• _Aim of the task_
Please retype, unchanged, the lines between the one holding "order: Hymenoptera" and the one holding "common name: Forest yellowjacket", inclusive.
── Data entries
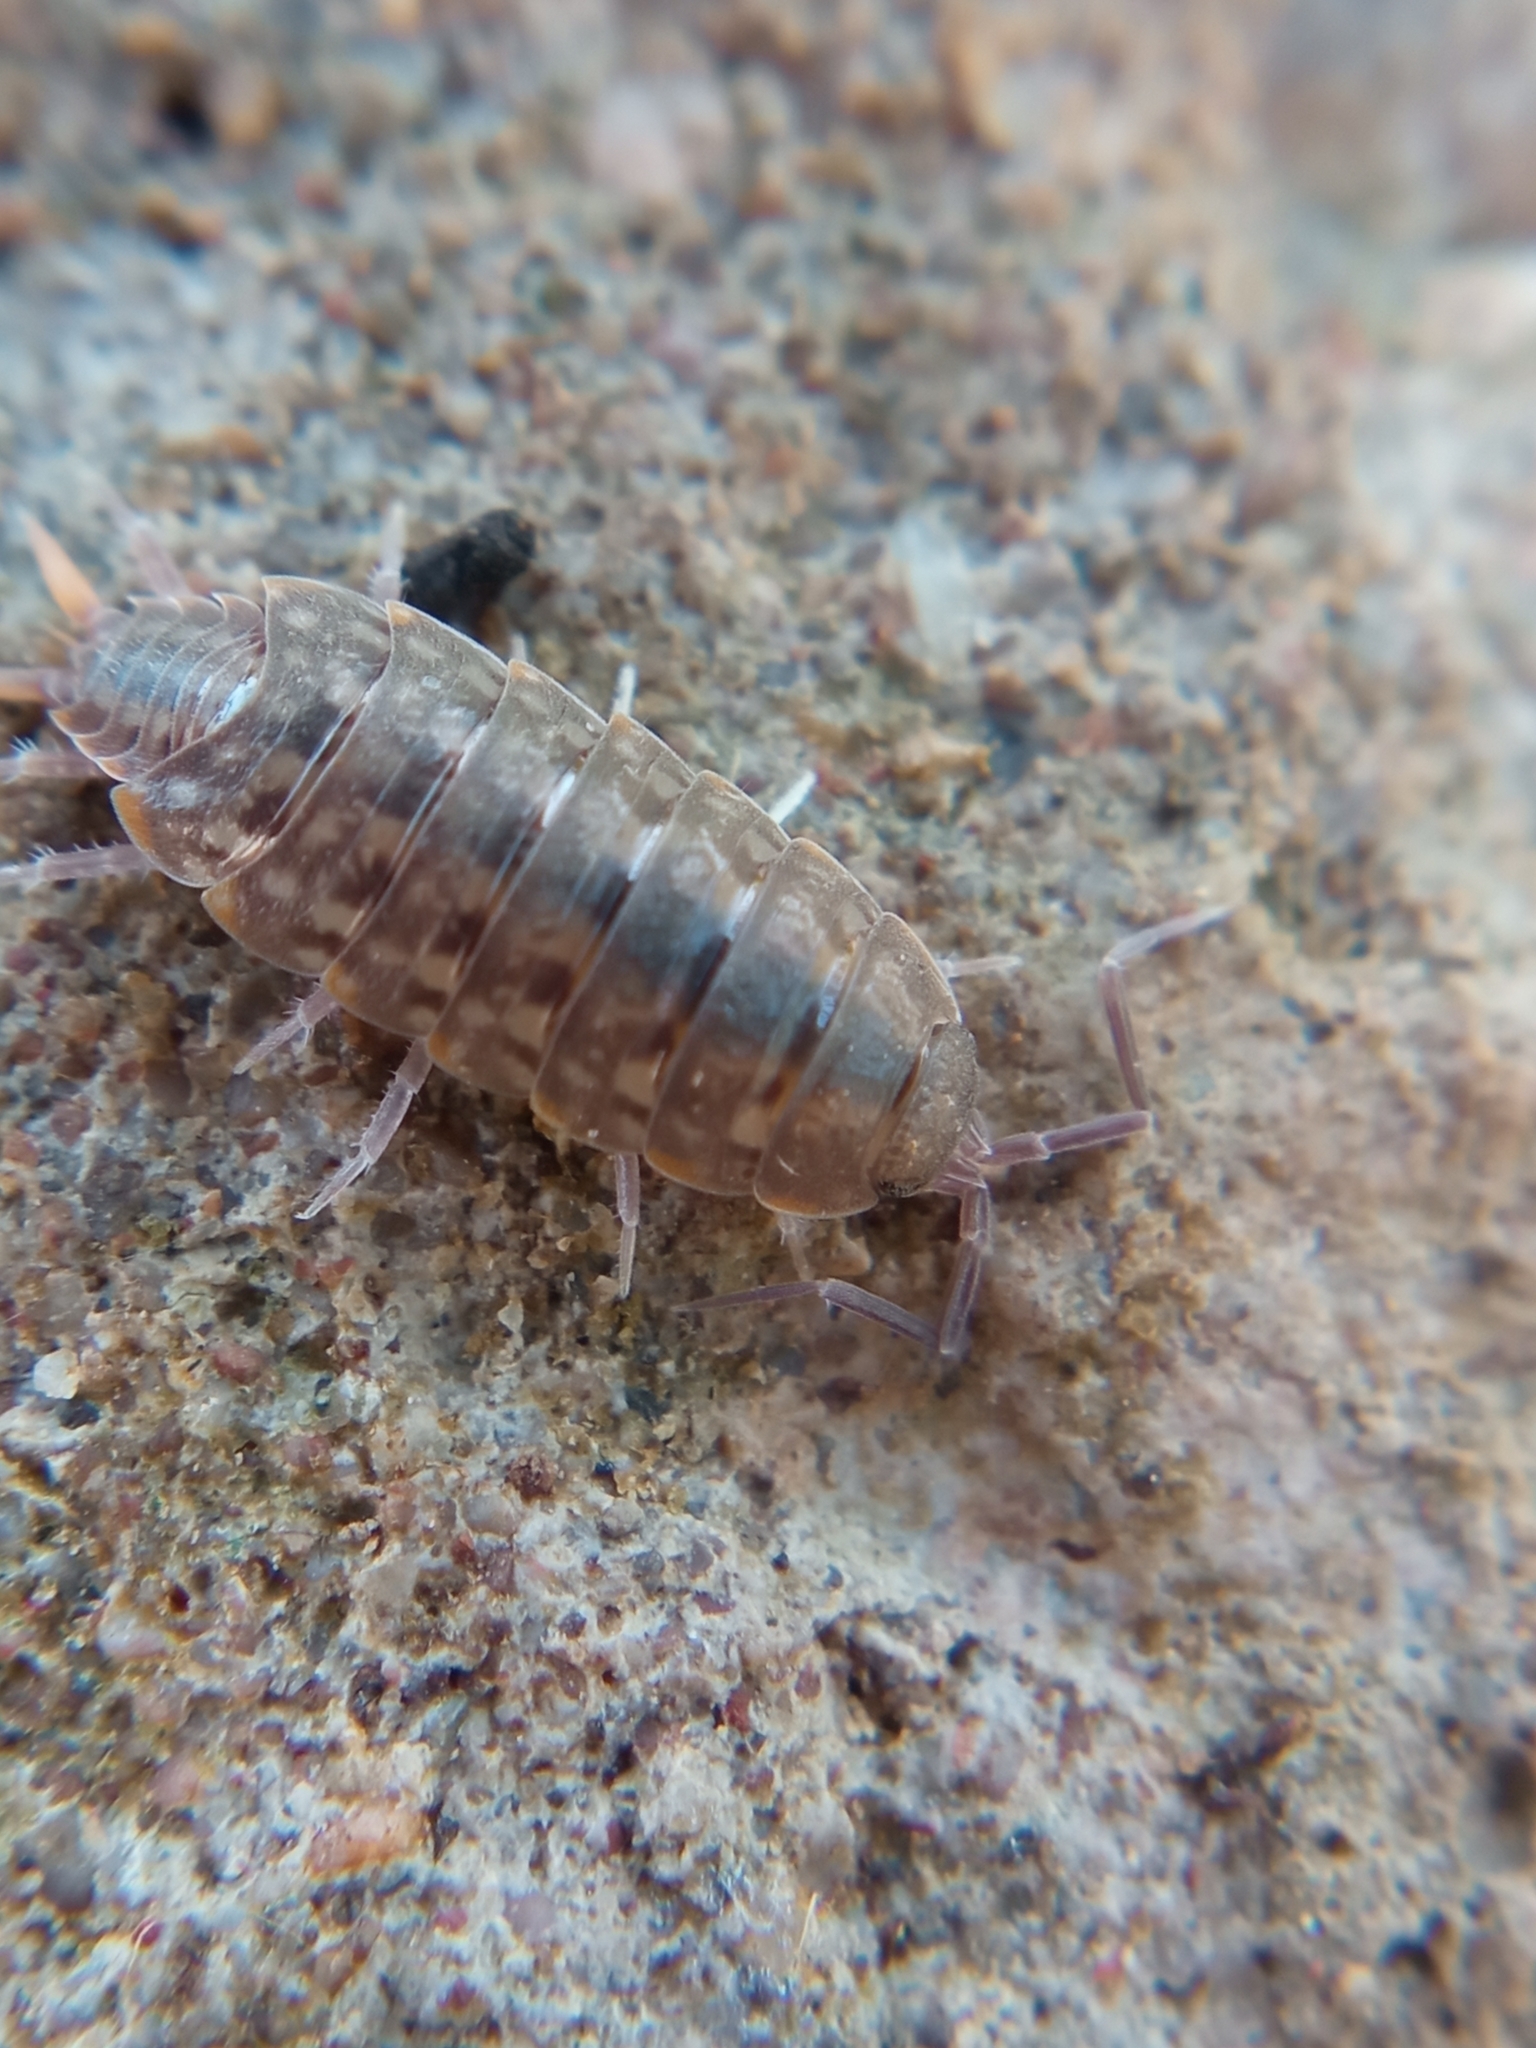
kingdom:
────
── Data entries
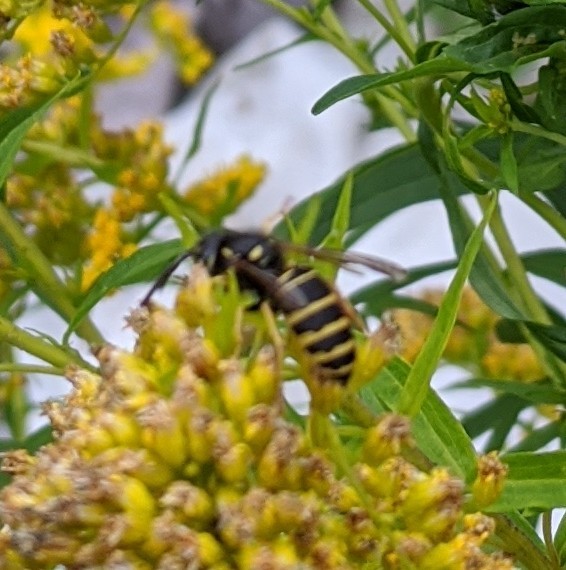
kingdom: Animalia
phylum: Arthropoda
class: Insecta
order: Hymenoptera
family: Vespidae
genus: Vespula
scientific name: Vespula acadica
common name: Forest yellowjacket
────
• _Finished task_
order: Hymenoptera
family: Vespidae
genus: Vespula
scientific name: Vespula acadica
common name: Forest yellowjacket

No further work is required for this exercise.